The Drawing Board is pleased to announce that our very own, Nakita Valerio, has been selected as a recipient for the Joseph-Armand Bombardier Canada Graduate Scholarship (SSHRC) and Walter H. Johns Graduate Fellowship. These awards are highly competitive, and are issued by the Social Sciences and Humanities Research Council based on excellent academic standing, research potential and contributions to society. The award comes with significant funding which will be used to fund her studies in Edmonton and research abroad. Join us in celebrating this monumental honour.
The tentative title of her thesis is: Remembering Al-Yehud Through the Shoah: Pedagogical Approaches to Teaching the Holocaust and Jewishness Among Contemporary Moroccan Muslims
Nakita’s research topic can be read about below:
Prior to the Second World War, Morocco’s Jewish community numbered 240,000 and was one of the largest and oldest populations of Jews in the Arab world. Today, less than 3,000 Moroccan Jews remain and the memory of them is rapidly fading among the younger generations of Muslims. Historians focused on Moroccan Jewish-Muslim relations have been preoccupied with the internal politics of nationalism and Zionism. (Boum,2011; Baida,2011; Maddy-Weitzman & Ben-Layashi,2010) The historiographical silence on the role of the Holocaust in raising fear among Moroccan Jews, possibly stimulating their unprecedented exodus, is the result of current Holocaust “amnesia” among Muslims today – on whom these authors tend to rely for their ethnographic research.
Given my experience teaching in Morocco for three years, I found that Holocaust denial in private schools was a recurring phenomenon across the country – something corroborated by the Anne Frank House working towards tolerance and Holocaust education in Morocco. (Polak,2010) The current, widespread denial among Moroccan Muslim youth is at odds with growing Jewish-Muslim communication in online forums (Boum,2014), growing cultural representations of Jews (Kosansky, Boum,2012) and especially, the stance of the Moroccan State, which is vocal about distinguishing between the Holocaust and “the tragedy of the Middle East” – meaning the Israeli-Palestinian conflict, as stated by Jewish advisor to the King, Andre Azoulay (Daily Herald,2009).
The State is focused on reintegrating Jewishness into the national narrative, establishing festivals of Jewish-Muslim interaction and issuing a call for the Jewish diaspora to return home. (Boum,2010; Bruneau,2015) However, until private education programs which allow for Holocaust denial are assessed and addressed, the project of reviving Moroccan Jewishness will be unlikely to have the effect desired by the monarchy. For youth, the reasons to deny the Holocaust are influenced by their lack of direct experience with Jews: it is perceived as part of a Jewish world conspiracy, which they find in widely circulated translations of The Protocols of the Elders of Zion. I found that my own students had acquired copies of this text from their private-school history teachers who had also taught the children that The Diary of Anne Frank was fabricated. One of Boum’s interviewees, Said, affirms that the number of Holocaust deaths and the event as a whole were openly questioned by his private school teachers. (Boum, 2013)
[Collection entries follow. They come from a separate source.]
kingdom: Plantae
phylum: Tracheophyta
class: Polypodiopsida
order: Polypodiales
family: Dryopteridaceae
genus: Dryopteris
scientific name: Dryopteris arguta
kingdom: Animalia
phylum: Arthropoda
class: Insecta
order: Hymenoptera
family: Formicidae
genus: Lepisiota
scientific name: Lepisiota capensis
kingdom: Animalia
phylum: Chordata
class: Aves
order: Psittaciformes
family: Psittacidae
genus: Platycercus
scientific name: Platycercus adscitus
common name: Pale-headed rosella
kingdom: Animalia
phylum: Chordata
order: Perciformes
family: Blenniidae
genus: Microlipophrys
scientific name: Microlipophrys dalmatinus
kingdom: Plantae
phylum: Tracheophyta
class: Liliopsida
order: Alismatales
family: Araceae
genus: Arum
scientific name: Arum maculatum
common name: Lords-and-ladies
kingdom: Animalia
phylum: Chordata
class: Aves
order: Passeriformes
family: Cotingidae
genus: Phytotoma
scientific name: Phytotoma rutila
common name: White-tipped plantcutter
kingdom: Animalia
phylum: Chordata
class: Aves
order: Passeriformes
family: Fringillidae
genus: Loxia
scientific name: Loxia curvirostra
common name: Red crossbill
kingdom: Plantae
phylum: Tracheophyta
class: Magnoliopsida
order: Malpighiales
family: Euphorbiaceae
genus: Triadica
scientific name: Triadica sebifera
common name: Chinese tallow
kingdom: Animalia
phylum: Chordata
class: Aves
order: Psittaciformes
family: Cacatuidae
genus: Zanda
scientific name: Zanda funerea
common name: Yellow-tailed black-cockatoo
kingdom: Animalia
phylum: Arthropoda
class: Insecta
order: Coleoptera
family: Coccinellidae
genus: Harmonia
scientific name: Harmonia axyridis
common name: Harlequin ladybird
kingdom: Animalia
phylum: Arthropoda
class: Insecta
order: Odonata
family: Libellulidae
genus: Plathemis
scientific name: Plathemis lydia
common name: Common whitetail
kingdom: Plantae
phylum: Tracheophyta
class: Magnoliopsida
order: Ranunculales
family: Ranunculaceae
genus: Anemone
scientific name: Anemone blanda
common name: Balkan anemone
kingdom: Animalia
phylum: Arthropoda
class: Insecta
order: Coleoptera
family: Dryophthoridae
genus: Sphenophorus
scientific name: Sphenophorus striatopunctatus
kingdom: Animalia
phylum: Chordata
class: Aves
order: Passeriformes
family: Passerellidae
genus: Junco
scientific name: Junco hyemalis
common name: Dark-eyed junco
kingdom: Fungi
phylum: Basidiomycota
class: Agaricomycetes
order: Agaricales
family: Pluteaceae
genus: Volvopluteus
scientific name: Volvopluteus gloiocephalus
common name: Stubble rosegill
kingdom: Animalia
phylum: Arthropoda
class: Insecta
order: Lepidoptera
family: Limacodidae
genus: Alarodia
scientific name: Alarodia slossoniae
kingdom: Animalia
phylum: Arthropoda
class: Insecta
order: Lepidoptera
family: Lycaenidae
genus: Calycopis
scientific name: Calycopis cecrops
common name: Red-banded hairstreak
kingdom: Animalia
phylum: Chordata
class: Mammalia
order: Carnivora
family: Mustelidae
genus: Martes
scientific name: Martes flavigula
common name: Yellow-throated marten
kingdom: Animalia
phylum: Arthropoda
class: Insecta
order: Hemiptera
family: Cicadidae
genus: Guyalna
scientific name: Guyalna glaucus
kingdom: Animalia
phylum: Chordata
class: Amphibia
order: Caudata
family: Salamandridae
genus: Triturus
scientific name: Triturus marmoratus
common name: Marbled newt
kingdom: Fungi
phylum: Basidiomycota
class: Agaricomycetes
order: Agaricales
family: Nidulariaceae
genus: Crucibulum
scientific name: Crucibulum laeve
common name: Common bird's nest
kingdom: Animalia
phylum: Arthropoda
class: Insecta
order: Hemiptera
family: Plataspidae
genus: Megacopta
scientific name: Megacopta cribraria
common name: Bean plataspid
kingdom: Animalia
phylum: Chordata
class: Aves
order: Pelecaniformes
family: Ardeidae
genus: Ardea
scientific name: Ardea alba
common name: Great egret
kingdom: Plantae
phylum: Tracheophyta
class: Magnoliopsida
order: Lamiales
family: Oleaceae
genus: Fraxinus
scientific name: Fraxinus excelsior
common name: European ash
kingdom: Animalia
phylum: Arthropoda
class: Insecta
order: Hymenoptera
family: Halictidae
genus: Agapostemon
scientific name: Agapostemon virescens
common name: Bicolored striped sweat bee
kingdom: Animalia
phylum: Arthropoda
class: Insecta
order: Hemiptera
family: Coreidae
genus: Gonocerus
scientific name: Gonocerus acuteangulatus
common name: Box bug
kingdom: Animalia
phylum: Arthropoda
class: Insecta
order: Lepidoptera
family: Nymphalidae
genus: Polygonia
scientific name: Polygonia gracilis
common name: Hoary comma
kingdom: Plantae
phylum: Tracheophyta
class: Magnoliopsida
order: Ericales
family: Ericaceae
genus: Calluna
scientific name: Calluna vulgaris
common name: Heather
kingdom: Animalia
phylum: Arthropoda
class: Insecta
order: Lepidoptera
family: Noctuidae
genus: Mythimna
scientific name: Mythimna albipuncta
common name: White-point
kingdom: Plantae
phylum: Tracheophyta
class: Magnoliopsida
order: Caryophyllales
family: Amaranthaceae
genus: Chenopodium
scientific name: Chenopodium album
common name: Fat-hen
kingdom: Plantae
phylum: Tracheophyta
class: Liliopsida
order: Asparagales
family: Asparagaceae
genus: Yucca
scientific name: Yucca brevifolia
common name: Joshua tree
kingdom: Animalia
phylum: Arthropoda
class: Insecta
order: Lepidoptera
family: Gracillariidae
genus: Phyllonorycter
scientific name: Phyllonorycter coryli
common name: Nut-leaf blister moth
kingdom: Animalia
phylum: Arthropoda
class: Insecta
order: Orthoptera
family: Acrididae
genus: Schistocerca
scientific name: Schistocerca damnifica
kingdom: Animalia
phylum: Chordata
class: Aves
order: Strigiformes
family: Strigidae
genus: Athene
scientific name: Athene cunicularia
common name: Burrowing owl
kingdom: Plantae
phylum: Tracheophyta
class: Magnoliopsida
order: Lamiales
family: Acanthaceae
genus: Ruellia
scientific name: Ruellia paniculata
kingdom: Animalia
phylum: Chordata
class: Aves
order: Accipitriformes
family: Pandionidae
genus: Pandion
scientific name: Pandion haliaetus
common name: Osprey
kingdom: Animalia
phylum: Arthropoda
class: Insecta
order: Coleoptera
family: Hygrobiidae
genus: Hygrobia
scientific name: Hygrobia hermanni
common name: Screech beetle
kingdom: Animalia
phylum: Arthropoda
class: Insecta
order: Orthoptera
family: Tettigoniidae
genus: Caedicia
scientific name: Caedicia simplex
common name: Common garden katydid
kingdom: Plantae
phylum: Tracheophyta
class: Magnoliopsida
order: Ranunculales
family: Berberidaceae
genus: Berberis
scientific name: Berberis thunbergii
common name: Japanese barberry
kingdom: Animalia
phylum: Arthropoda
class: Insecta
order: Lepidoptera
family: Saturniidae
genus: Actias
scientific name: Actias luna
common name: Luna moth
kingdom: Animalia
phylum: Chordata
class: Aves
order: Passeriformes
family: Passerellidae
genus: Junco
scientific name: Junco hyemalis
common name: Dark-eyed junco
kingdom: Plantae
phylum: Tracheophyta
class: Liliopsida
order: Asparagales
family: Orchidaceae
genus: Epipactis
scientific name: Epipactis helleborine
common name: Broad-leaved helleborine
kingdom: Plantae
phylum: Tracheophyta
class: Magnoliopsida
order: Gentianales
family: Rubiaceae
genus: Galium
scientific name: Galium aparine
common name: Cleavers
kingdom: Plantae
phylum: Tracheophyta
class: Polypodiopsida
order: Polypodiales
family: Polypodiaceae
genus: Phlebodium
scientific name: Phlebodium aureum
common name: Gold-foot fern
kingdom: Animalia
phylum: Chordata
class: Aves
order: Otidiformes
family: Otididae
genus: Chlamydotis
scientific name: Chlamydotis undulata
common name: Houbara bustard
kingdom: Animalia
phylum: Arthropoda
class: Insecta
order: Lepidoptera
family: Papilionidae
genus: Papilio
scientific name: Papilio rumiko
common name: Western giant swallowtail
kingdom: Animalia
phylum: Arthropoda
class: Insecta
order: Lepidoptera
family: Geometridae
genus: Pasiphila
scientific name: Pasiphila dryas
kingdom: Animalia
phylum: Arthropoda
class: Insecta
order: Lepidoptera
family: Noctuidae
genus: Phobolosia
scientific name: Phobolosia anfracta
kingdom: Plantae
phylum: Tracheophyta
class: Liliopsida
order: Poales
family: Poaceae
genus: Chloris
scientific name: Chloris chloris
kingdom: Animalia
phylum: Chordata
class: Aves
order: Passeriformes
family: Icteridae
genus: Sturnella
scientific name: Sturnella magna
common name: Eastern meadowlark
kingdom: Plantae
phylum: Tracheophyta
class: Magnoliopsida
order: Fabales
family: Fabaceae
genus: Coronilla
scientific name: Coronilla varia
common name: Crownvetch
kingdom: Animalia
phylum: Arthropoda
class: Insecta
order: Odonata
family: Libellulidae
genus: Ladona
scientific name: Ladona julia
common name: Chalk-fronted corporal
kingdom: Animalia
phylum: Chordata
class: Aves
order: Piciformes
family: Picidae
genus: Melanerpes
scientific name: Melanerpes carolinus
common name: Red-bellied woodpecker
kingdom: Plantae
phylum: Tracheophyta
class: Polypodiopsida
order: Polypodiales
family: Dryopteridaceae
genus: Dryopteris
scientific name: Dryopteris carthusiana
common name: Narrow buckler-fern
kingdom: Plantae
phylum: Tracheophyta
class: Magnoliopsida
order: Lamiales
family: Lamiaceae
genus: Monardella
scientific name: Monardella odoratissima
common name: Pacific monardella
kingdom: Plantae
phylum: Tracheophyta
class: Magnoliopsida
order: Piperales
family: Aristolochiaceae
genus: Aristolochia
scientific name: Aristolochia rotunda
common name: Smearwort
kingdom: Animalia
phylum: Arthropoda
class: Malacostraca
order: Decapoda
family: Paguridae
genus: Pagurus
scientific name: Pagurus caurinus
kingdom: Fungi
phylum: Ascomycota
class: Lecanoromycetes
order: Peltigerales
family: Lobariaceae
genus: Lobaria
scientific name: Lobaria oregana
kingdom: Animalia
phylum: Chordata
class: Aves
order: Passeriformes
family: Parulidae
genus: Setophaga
The Holocaust, for Moroccan youth, can be imagined as a false commodity employed by Jewish conspirers to gain geopolitical favours for Israel from Western powers. The degree to which denial-legitimizing narratives are coming out of Moroccan schools (especially private ones, which are growing in number, and where programs are unregulated) remains to be explored. Thus, I ask: How is the Holocaust remembered by Moroccan Muslims today? How is this memory affected by private education and politics? How does this memory affect the overall remembering of Jews and ongoing relations between the two groups?
This research will contribute to ongoing debates on the memory of the Holocaust in general, the memory of Jews among Muslims, the role of education in shaping social memory, and the continuous rewriting of Muslim-Jewish relations in Morocco. Additionally, I anticipate that this will spark more scholarly debate regarding the representation of the Holocaust in the Islamic world and its use as a political-social tool in the era of conflict.